The crew were mostly Japaners, with three Kwagiulths who also kept clear of me, muttering together and one joking loud enough for me to hear the white word cannibal, with low laughs to follow. I sat brooding at the prow, wondering at myself, at who I was. My great plan, boosted so in my healing of Harry, to be the voice of the people. It all seemed, then, the very depths of foolishness. I’d no money to help myself even should I wish to hope. Vancouver had put paid to all such fantasies I might have had of making a defence what justified the ways of the Kwagiulth.
Anyways, the tide was full at Rupert. The boat left me right on the jetty. I stood for a time out there, taking in the details of my home. It weren’t no more than a month since I had left for Teguxste. That so short a time had passed seem scarce credible.
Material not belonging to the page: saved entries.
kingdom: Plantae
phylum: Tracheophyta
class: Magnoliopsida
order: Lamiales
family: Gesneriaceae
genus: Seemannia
The sun broke through the clouds and the roofs did glisten then with dew water. I smelled first the salt wind and the sweet seaweed. But, after, I smelled the reek of the middens what are strewn so casual behind the houses. I saw the dogs scrawning amongst them, sores on their bodies, bickering over fish heads. Three of the children ran naked along the plankway, their bodies soiled, their hair in cankerous braids. Old man Moody was squatting on the beach, oozing soft shit onto the stones.
Halliday’s words kept at me till I wondered if I might be better just waiting for the next boat to moor up, stepping onto its deck, and never coming back.
But in the end I walked shorewards and along till I stood outside my home. I looked on my ancestry what is written on the great pole there. The paint is chipped and weathered now already, though it ain’t been up so many years. It seemed then as if it didn’t have no import, mouldering relict of a dead-end time, like a rabbit born with three legs that has somehow lasted to maturity, till, at last, a wolverine does bury fangs into its neck to bring about its rightful end. So the white fangs at our necks. Fangs made out of engines, great ships on the oceans, streetcars, libraries of books, museums. But even as I thought those things, they shamed me out of words, so that I hung my head as I stepped inside.